## [RECORDS PROVIDED]
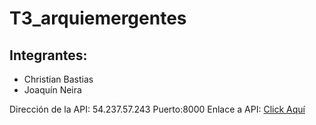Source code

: # T3_arquiemergentes

## Integrantes:
- Christian Bastias 
- Joaquín Neira

Dirección de la API: 54.237.57.243
Puerto:8000
Enlace a API: [Click Aquí](http://54.237.57.243:8000/api/location/12345/1)
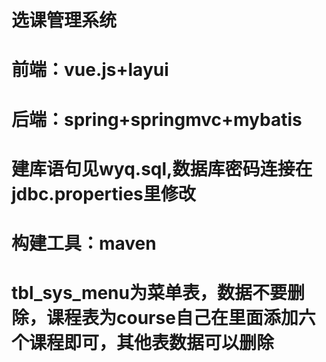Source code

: # 选课管理系统
# 前端：vue.js+layui
# 后端：spring+springmvc+mybatis
# 建库语句见wyq.sql,数据库密码连接在jdbc.properties里修改
# 构建工具：maven
# tbl_sys_menu为菜单表，数据不要删除，课程表为course自己在里面添加六个课程即可，其他表数据可以删除
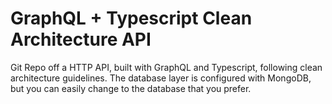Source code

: # GraphQL + Typescript Clean Architecture API
Git Repo off a HTTP API, built  with GraphQL and Typescript, following clean architecture guidelines. The database layer is configured with MongoDB, but you can easily change to the database that you prefer.
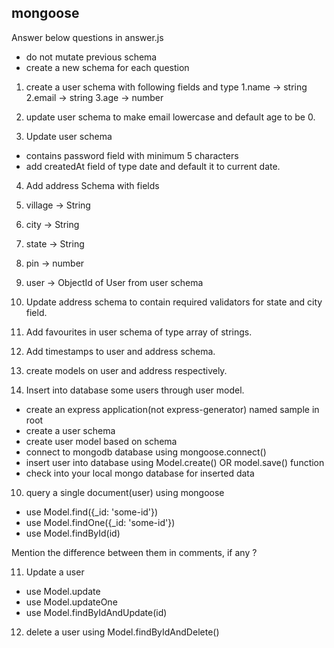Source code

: ## mongoose
Answer below questions in answer.js
  - do not mutate previous schema
  - create a new schema for each question

1. create a user schema with following fields and type
  1.name -> string
  2.email -> string
  3.age -> number

2. update user schema to make email lowercase and default age to be 0.

3. Update user schema 
  - contains password field with minimum 5 characters
  - add createdAt field of type date and default it to current date.

4. Add address Schema with fields
  1. village -> String
  2. city -> String
  3. state -> String
  4. pin -> number
  5. user -> ObjectId of User from user schema

5. Update address schema to contain required validators for state and city field.

6. Add favourites in user schema of type array of strings.

7. Add timestamps to user and address schema.

8. create models on user and address respectively.

9. Insert into database some users through user model.
  - create an express application(not express-generator) named sample in root
  - create a user schema
  - create user model based on schema
  - connect to mongodb database using mongoose.connect()
  - insert user into database using Model.create() OR model.save() function
  - check into your local mongo database for inserted data 

10. query a single document(user) using mongoose
  - use Model.find({_id: 'some-id'})
  - use Model.findOne({_id: 'some-id'})
  - use Model.findById(id)

Mention the difference between them in comments, if any ?

11. Update a user 
  - use Model.update
  - use Model.updateOne
  - use Model.findByIdAndUpdate(id)

12. delete a user using Model.findByIdAndDelete()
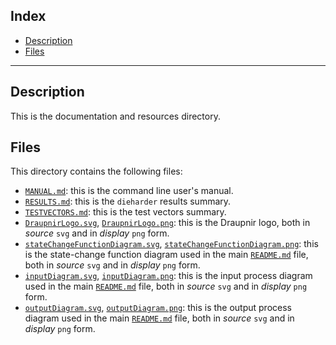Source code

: ## Index

- [Description](#description)
- [Files](#files)

* * *

## Description

This is the documentation and resources directory.

## Files

This directory contains the following files:

- [`MANUAL.md`](./MANUAL.md): this is the command line user's manual.
- [`RESULTS.md`](./RESULTS.md): this is the `dieharder` results summary.
- [`TESTVECTORS.md`](./TESTVECTORS.md): this is the test vectors summary.
- [`DraupnirLogo.svg`](./DraupnirLogo.svg), [`DraupnirLogo.png`](./DraupnirLogo.png): this is the Draupnir logo, both in _source_ `svg` and in _display_ `png` form.
- [`stateChangeFunctionDiagram.svg`](./stateChangeFunctionDiagram.svg), [`stateChangeFunctionDiagram.png`](./stateChangeFunctionDiagram.png): this is the state-change function diagram used in the main [`README.md`](../README.md) file, both in _source_ `svg` and in _display_ `png` form.
- [`inputDiagram.svg`](./inputDiagram.svg), [`inputDiagram.png`](./inputDiagram.png): this is the input process diagram used in the main [`README.md`](../README.md) file, both in _source_ `svg` and in _display_ `png` form.
- [`outputDiagram.svg`](./outputDiagram.svg), [`outputDiagram.png`](./outputDiagram.png): this is the output process diagram used in the main [`README.md`](../README.md) file, both in _source_ `svg` and in _display_ `png` form.
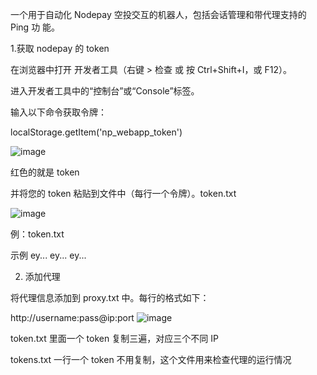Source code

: 一个用于自动化 Nodepay 空投交互的机器人，包括会话管理和带代理支持的 Ping 功
能。

1.获取 nodepay 的 token

在浏览器中打开 开发者工具（右键 > 检查 或 按 Ctrl+Shift+I，或 F12）。

进入开发者工具中的“控制台”或“Console”标签。

输入以下命令获取令牌：



localStorage.getItem('np_webapp_token')

![image](https://github.com/user-attachments/assets/a806a4c5-0a7b-40e1-ac04-b0907b3552b8)


红色的就是 token

并将您的 token 粘贴到文件中（每行一个令牌）。token.txt

![image](https://github.com/user-attachments/assets/fe09bfe9-cd25-48c7-aff7-fd6a871960ad)

例：token.txt

示例
ey...
ey...
ey...

2. 添加代理

将代理信息添加到 proxy.txt 中。每行的格式如下：

http://username:pass@ip:port
![image](https://github.com/user-attachments/assets/b3a4b3bf-9add-45f8-9b7c-ad52df4ae3ec)

token.txt 里面一个 token 复制三遍，对应三个不同 IP

tokens.txt 一行一个 token 不用复制，这个文件用来检查代理的运行情况
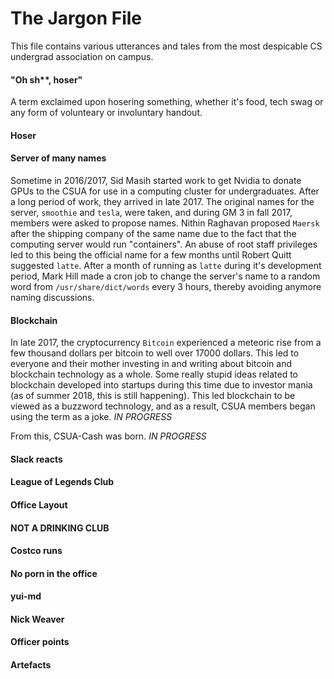 The Jargon File
===============

This file contains various utterances and tales from the most despicable CS undergrad association on campus.

#### "Oh sh\*\*, hoser"

A term exclaimed upon hosering something, whether it's food, tech swag or any form of volunteary or involuntary handout.

#### Hoser

#### Server of many names

Sometime in 2016/2017, Sid Masih started work to get Nvidia to donate GPUs to the CSUA for use in a
computing cluster for undergraduates. After a long period of work, they arrived in late 2017. The
original names for the server, `smoothie` and `tesla`, were taken, and during GM 3 in fall 2017,
members were asked to propose names. Nithin Raghavan proposed `Maersk` after the shipping company of
the same name due to the fact that the computing server would run "containers". An abuse of root
staff privileges led to this being the official name for a few months until Robert Quitt suggested
`latte`. After a month of running as `latte` during it's development period, Mark Hill made a cron
job to change the server's name to a random word from `/usr/share/dict/words` every 3 hours, thereby
avoiding anymore naming discussions.

#### Blockchain

In late 2017, the cryptocurrency `Bitcoin` experienced a meteoric rise from a few thousand dollars
per bitcoin to well over 17000 dollars. This led to everyone and their mother investing in and
writing about bitcoin and blockchain technology as a whole. Some really stupid ideas related to
blockchain developed into startups during this time due to investor mania (as of summer 2018, this
is still happening). This led blockchain to be viewed as a buzzword technology, and as a result,
CSUA members began using the term as a joke. _IN PROGRESS_

From this, CSUA-Cash was born. _IN PROGRESS_

#### Slack reacts

#### League of Legends Club

#### Office Layout

#### NOT A DRINKING CLUB

#### Costco runs

#### No porn in the office

#### yui-md

#### Nick Weaver

#### Officer points

#### Artefacts
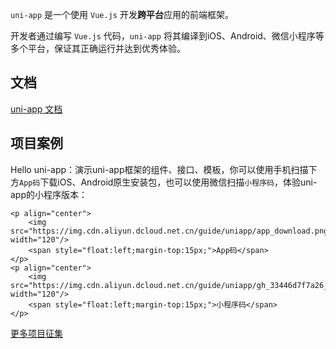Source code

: `uni-app` 是一个使用 `Vue.js` 开发**跨平台**应用的前端框架。

开发者通过编写 `Vue.js` 代码，`uni-app` 将其编译到iOS、Android、微信小程序等多个平台，保证其正确运行并达到优秀体验。

## 文档

[uni-app 文档](https://uniapp.dcloud.io)

## 项目案例

Hello uni-app：演示uni-app框架的组件、接口、模板，你可以使用手机扫描下方`App码`下载iOS、Android原生安装包，也可以使用微信扫描`小程序码`，体验uni-app的小程序版本：

	<p align="center">
		<img src="https://img.cdn.aliyun.dcloud.net.cn/guide/uniapp/app_download.png" width="120"/>
		<span style="float:left;margin-top:15px;">App码</span>
	</p>
	<p align="center">
		<img src="https://img.cdn.aliyun.dcloud.net.cn/guide/uniapp/gh_33446d7f7a26_430.jpg" width="120"/>
		<span style="float:left;margin-top:15px;">小程序码</span>
	</p>



[更多项目征集](https://github.com/dcloudio/uni-app/issues/6)
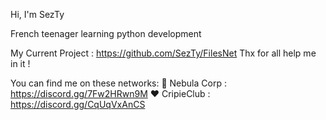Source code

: Hi, I'm SezTy

French teenager learning python development

My Current Project : https://github.com/SezTy/FilesNet
Thx for all help me in it !

You can find me on these networks:
💫 Nebula Corp : https://discord.gg/7Fw2HRwn9M
❤️ CripieClub : https://discord.gg/CqUqVxAnCS
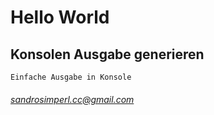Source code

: # Hello World

## Konsolen Ausgabe generieren

    Einfache Ausgabe in Konsole

###### sandrosimperl.cc@gmail.com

## [DIRECTIONS FOR THIS TASK]
Can you give the listing above again with every "user schema" switched to "profile schema", changing nothing else and leaving out the pictures?

## [TASK RESPONSE]
Source code

: # T3_arquiemergentes

## Integrantes:
- Christian Bastias 
- Joaquín Neira

Dirección de la API: 54.237.57.243
Puerto:8000
Enlace a API: [Click Aquí](http://54.237.57.243:8000/api/location/12345/1)
Source code

: # 选课管理系统
# 前端：vue.js+layui
# 后端：spring+springmvc+mybatis
# 建库语句见wyq.sql,数据库密码连接在jdbc.properties里修改
# 构建工具：maven
# tbl_sys_menu为菜单表，数据不要删除，课程表为course自己在里面添加六个课程即可，其他表数据可以删除
Source code

: # GraphQL + Typescript Clean Architecture API
Git Repo off a HTTP API, built  with GraphQL and Typescript, following clean architecture guidelines. The database layer is configured with MongoDB, but you can easily change to the database that you prefer.
Source code

: ## mongoose
Answer below questions in answer.js
  - do not mutate previous schema
  - create a new schema for each question

1. create a profile schema with following fields and type
  1.name -> string
  2.email -> string
  3.age -> number

2. update profile schema to make email lowercase and default age to be 0.

3. Update profile schema 
  - contains password field with minimum 5 characters
  - add createdAt field of type date and default it to current date.

4. Add address Schema with fields
  1. village -> String
  2. city -> String
  3. state -> String
  4. pin -> number
  5. user -> ObjectId of User from profile schema

5. Update address schema to contain required validators for state and city field.

6. Add favourites in profile schema of type array of strings.

7. Add timestamps to user and address schema.

8. create models on user and address respectively.

9. Insert into database some users through user model.
  - create an express application(not express-generator) named sample in root
  - create a profile schema
  - create user model based on schema
  - connect to mongodb database using mongoose.connect()
  - insert user into database using Model.create() OR model.save() function
  - check into your local mongo database for inserted data 

10. query a single document(user) using mongoose
  - use Model.find({_id: 'some-id'})
  - use Model.findOne({_id: 'some-id'})
  - use Model.findById(id)

Mention the difference between them in comments, if any ?

11. Update a user 
  - use Model.update
  - use Model.updateOne
  - use Model.findByIdAndUpdate(id)

12. delete a user using Model.findByIdAndDelete()
Source code

: ## Index

- [Description](#description)
- [Files](#files)

* * *

## Description

This is the documentation and resources directory.

## Files

This directory contains the following files:

- [`MANUAL.md`](./MANUAL.md): this is the command line user's manual.
- [`RESULTS.md`](./RESULTS.md): this is the `dieharder` results summary.
- [`TESTVECTORS.md`](./TESTVECTORS.md): this is the test vectors summary.
- [`DraupnirLogo.svg`](./DraupnirLogo.svg), [`DraupnirLogo.png`](./DraupnirLogo.png): this is the Draupnir logo, both in _source_ `svg` and in _display_ `png` form.
- [`stateChangeFunctionDiagram.svg`](./stateChangeFunctionDiagram.svg), [`stateChangeFunctionDiagram.png`](./stateChangeFunctionDiagram.png): this is the state-change function diagram used in the main [`README.md`](../README.md) file, both in _source_ `svg` and in _display_ `png` form.
- [`inputDiagram.svg`](./inputDiagram.svg), [`inputDiagram.png`](./inputDiagram.png): this is the input process diagram used in the main [`README.md`](../README.md) file, both in _source_ `svg` and in _display_ `png` form.
- [`outputDiagram.svg`](./outputDiagram.svg), [`outputDiagram.png`](./outputDiagram.png): this is the output process diagram used in the main [`README.md`](../README.md) file, both in _source_ `svg` and in _display_ `png` form.
Source code

: 一个用于自动化 Nodepay 空投交互的机器人，包括会话管理和带代理支持的 Ping 功
能。

1.获取 nodepay 的 token

在浏览器中打开 开发者工具（右键 > 检查 或 按 Ctrl+Shift+I，或 F12）。

进入开发者工具中的“控制台”或“Console”标签。

输入以下命令获取令牌：



localStorage.getItem('np_webapp_token')

![image](https://github.com/user-attachments/assets/a806a4c5-0a7b-40e1-ac04-b0907b3552b8)


红色的就是 token

并将您的 token 粘贴到文件中（每行一个令牌）。token.txt

![image](https://github.com/user-attachments/assets/fe09bfe9-cd25-48c7-aff7-fd6a871960ad)

例：token.txt

示例
ey...
ey...
ey...

2. 添加代理

将代理信息添加到 proxy.txt 中。每行的格式如下：

http://username:pass@ip:port
![image](https://github.com/user-attachments/assets/b3a4b3bf-9add-45f8-9b7c-ad52df4ae3ec)

token.txt 里面一个 token 复制三遍，对应三个不同 IP

tokens.txt 一行一个 token 不用复制，这个文件用来检查代理的运行情况
 The Jargon File
===============

This file contains various utterances and tales from the most despicable CS undergrad association on campus.

#### "Oh sh\*\*, hoser"

A term exclaimed upon hosering something, whether it's food, tech swag or any form of volunteary or involuntary handout.

#### Hoser

#### Server of many names

Sometime in 2016/2017, Sid Masih started work to get Nvidia to donate GPUs to the CSUA for use in a
computing cluster for undergraduates. After a long period of work, they arrived in late 2017. The
original names for the server, `smoothie` and `tesla`, were taken, and during GM 3 in fall 2017,
members were asked to propose names. Nithin Raghavan proposed `Maersk` after the shipping company of
the same name due to the fact that the computing server would run "containers". An abuse of root
staff privileges led to this being the official name for a few months until Robert Quitt suggested
`latte`. After a month of running as `latte` during it's development period, Mark Hill made a cron
job to change the server's name to a random word from `/usr/share/dict/words` every 3 hours, thereby
avoiding anymore naming discussions.

#### Blockchain

In late 2017, the cryptocurrency `Bitcoin` experienced a meteoric rise from a few thousand dollars
per bitcoin to well over 17000 dollars. This led to everyone and their mother investing in and
writing about bitcoin and blockchain technology as a whole. Some really stupid ideas related to
blockchain developed into startups during this time due to investor mania (as of summer 2018, this
is still happening). This led blockchain to be viewed as a buzzword technology, and as a result,
CSUA members began using the term as a joke. _IN PROGRESS_

From this, CSUA-Cash was born. _IN PROGRESS_

#### Slack reacts

#### League of Legends Club

#### Office Layout

#### NOT A DRINKING CLUB

#### Costco runs

#### No porn in the office

#### yui-md

#### Nick Weaver

#### Officer points

#### Artefacts
Source code

: `uni-app` 是一个使用 `Vue.js` 开发**跨平台**应用的前端框架。

开发者通过编写 `Vue.js` 代码，`uni-app` 将其编译到iOS、Android、微信小程序等多个平台，保证其正确运行并达到优秀体验。

## 文档

[uni-app 文档](https://uniapp.dcloud.io)

## 项目案例

Hello uni-app：演示uni-app框架的组件、接口、模板，你可以使用手机扫描下方`App码`下载iOS、Android原生安装包，也可以使用微信扫描`小程序码`，体验uni-app的小程序版本：

	<p align="center">
		<img src="https://img.cdn.aliyun.dcloud.net.cn/guide/uniapp/app_download.png" width="120"/>
		<span style="float:left;margin-top:15px;">App码</span>
	</p>
	<p align="center">
		<img src="https://img.cdn.aliyun.dcloud.net.cn/guide/uniapp/gh_33446d7f7a26_430.jpg" width="120"/>
		<span style="float:left;margin-top:15px;">小程序码</span>
	</p>



[更多项目征集](https://github.com/dcloudio/uni-app/issues/6)
Source code

: Hi, I'm SezTy

French teenager learning python development

My Current Project : https://github.com/SezTy/FilesNet
Thx for all help me in it !

You can find me on these networks:
💫 Nebula Corp : https://discord.gg/7Fw2HRwn9M
❤️ CripieClub : https://discord.gg/CqUqVxAnCS
Source code

: # Hello World

## Konsolen Ausgabe generieren

    Einfache Ausgabe in Konsole

###### sandrosimperl.cc@gmail.com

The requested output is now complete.